Later, Anderson asked Bartov why ExxonMobil stock reacted to news of the California investigation in January 2016 but not a virtually identical report about Schneiderman’s probe several months before. Bartov said that was because the earlier article ran in the New York Times science section. Anderson put up an image of the November 2015 article on the front page of the Times.

“It is not your testimony that the New York Times has a science section on the front page of the newspaper; is it?” Anderson asked.

“Maybe I miss -- maybe I didn't remember,” Bartov said.

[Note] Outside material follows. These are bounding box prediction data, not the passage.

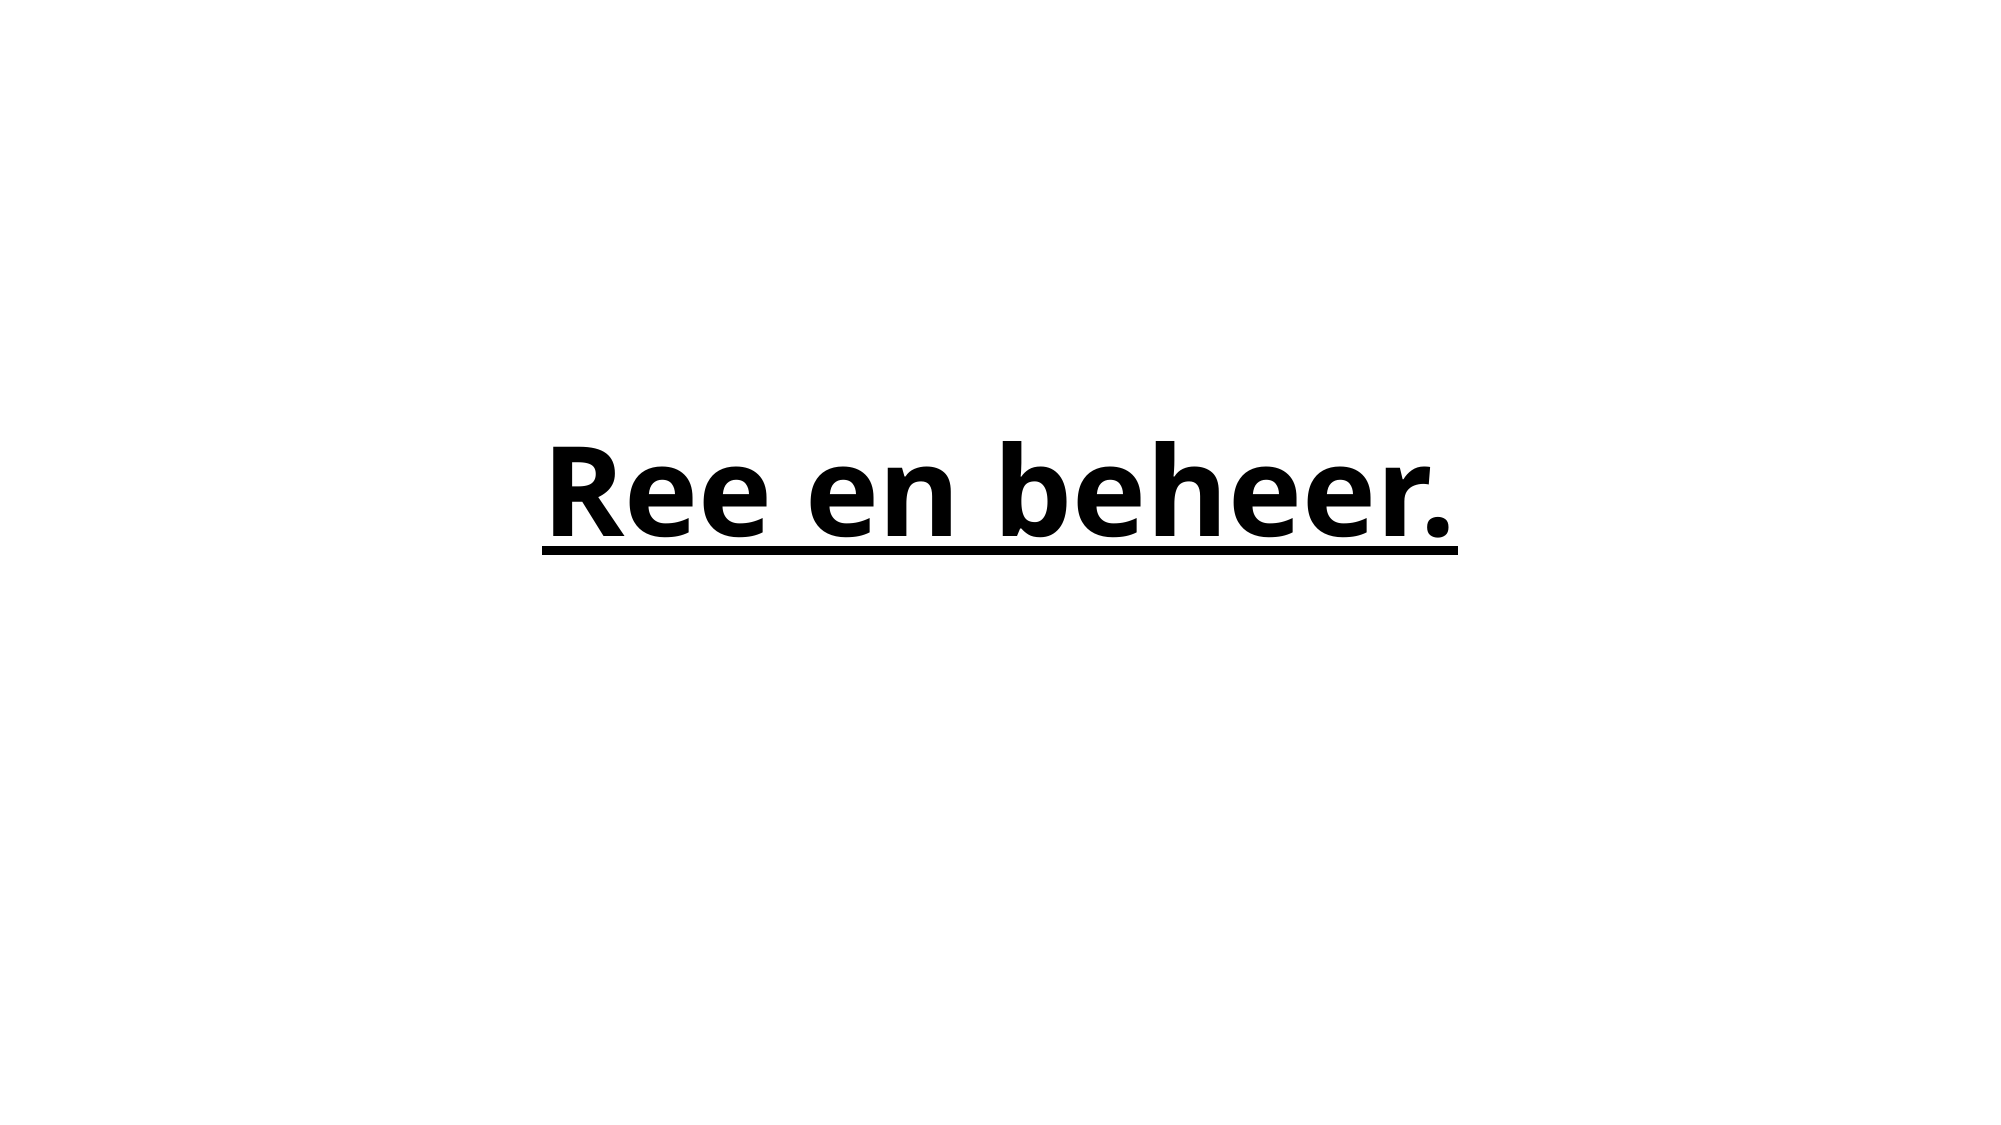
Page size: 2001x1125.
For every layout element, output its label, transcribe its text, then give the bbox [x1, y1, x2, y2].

title Ree en beheer. [249, 179, 1750, 572]
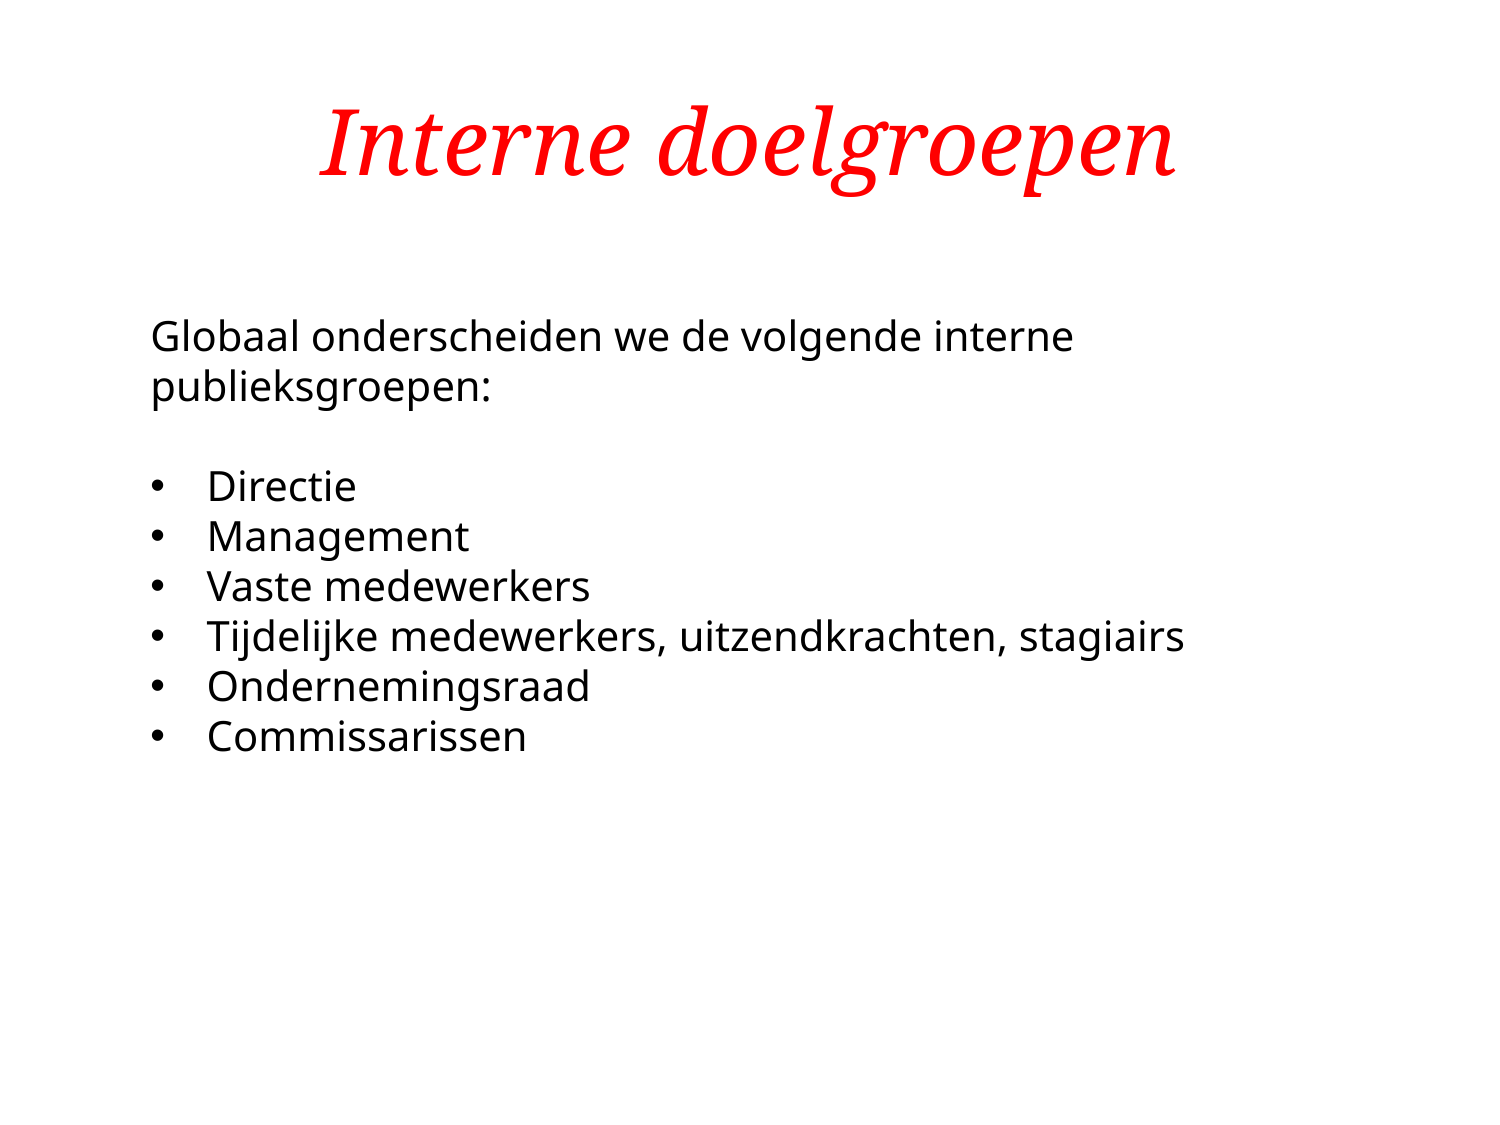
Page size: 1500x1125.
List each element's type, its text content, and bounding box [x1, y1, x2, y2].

title Interne doelgroepen [75, 45, 1425, 233]
text_box Globaal onderscheiden we de volgende interne publieksgroepen: Directie Management Vaste medewerkers Tijdelijke medewerkers, uitzendkrachten, stagiairs Ondernemingsraad Commissarissen [135, 302, 1424, 768]
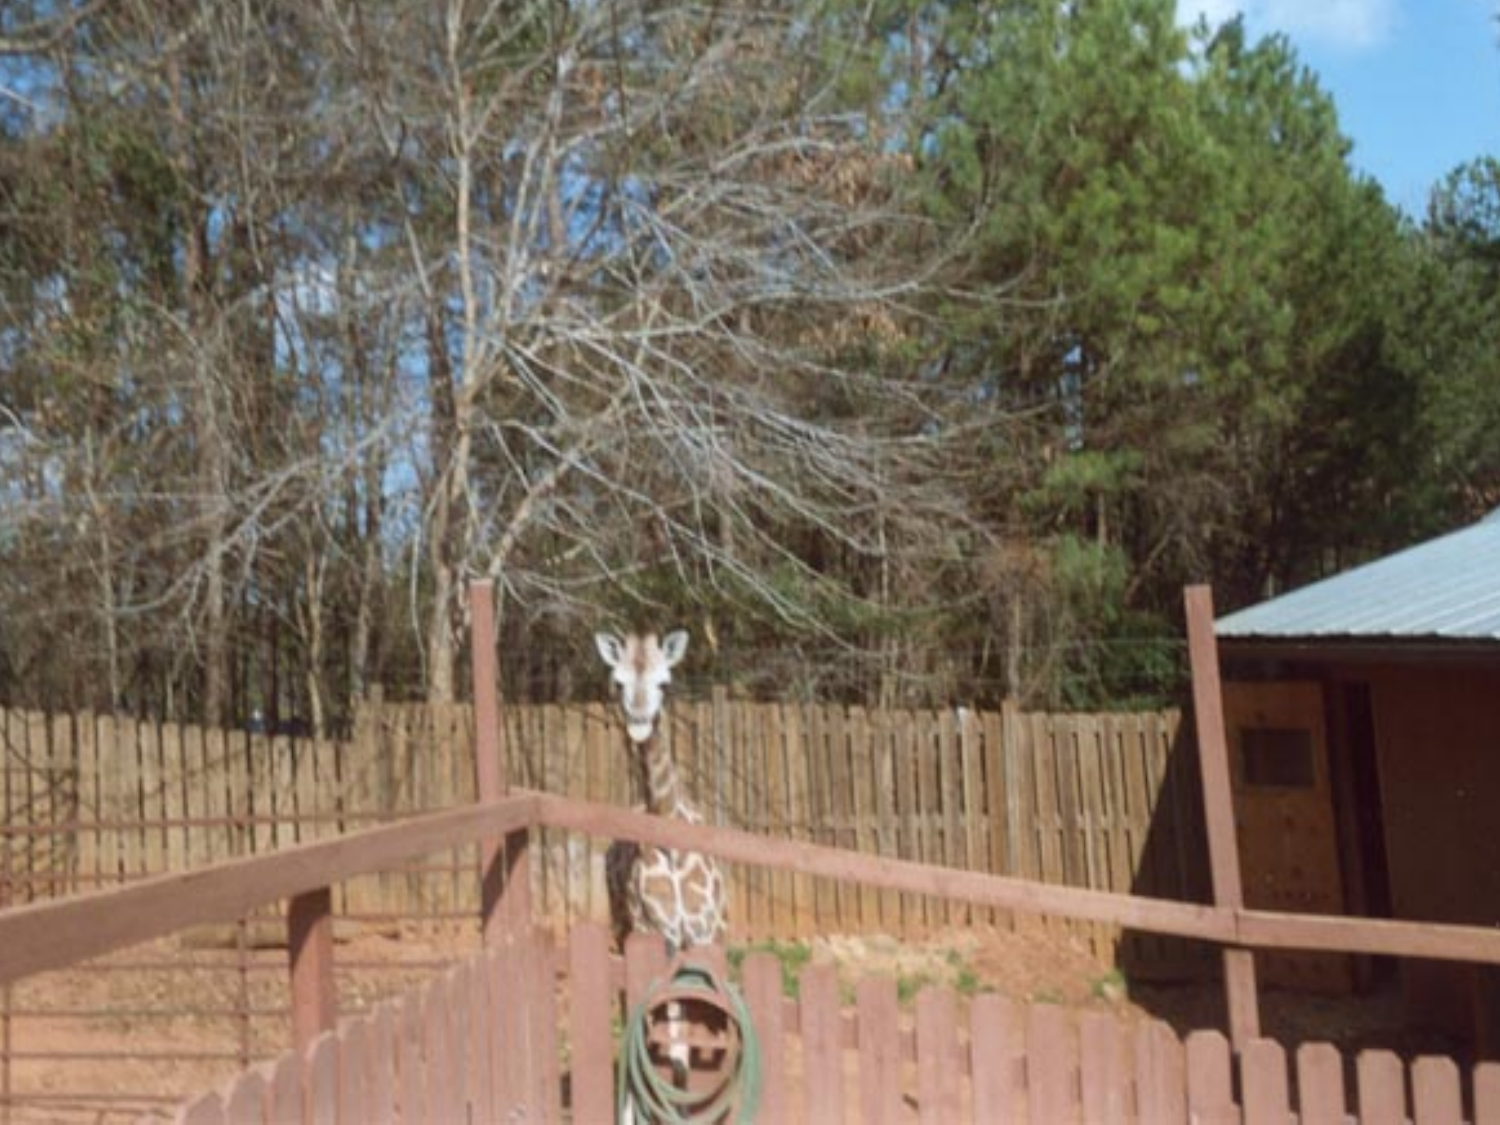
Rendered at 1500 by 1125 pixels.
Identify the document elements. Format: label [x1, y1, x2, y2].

list [0, 0, 1500, 1125]
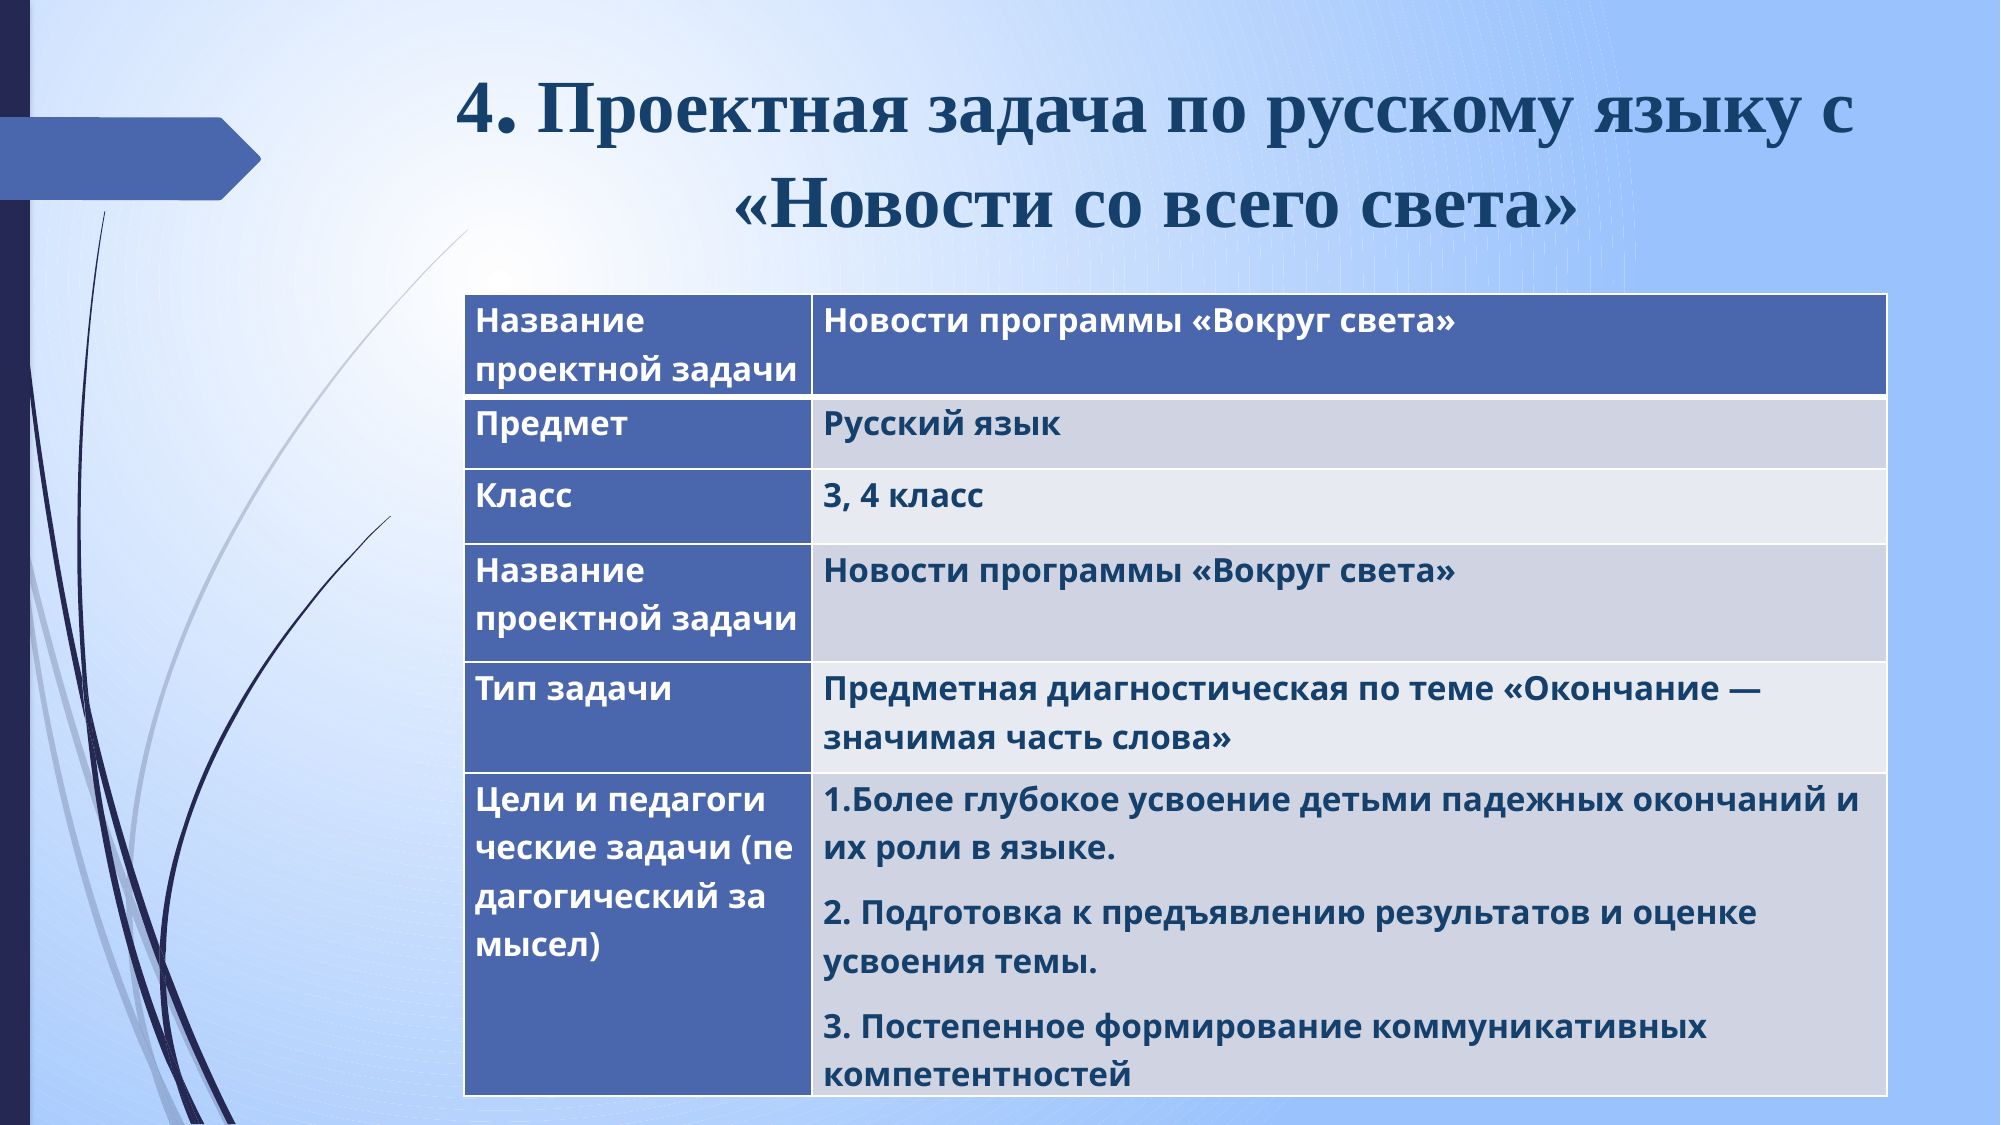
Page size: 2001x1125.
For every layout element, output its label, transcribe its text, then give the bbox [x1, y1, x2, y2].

Much of the jousting was over an ExxonMobil liquified natural gas facility on the Gulf of Mexico that the company wrote down for a $280 million after-tax loss in 2017. Bartov said ExxonMobil would have written it down in 2015 had it applied future GHG costs then. He got into an extended debate with Anderson over the so-called “trigger event,” or a change significant to trigger a more searching analysis into whether an asset’s value should be written down. 

ExxonMobil says there was no trigger event in 2015 and Bartov, over several minutes of barely comprehensible discussion, maintained there was. 

At one point Bartov interrupted Anderson to say “If you don't let me finish –“

“I don't want you to finish,” Anderson said.

“Let him answer the question, as rambling as it might be,” Judge Ostrager said.

At the conclusion of his cross-examination, Anderson asked Bartov if “this could all be costing over half-a-million dollars to the people of the state of New York for your testimony?” 

“May be,” Bartov said, then turned to the judge. “Can I ask him how much money he's making or no?”

“No,” the judge said.

“Not enough for this,” Anderson quipped.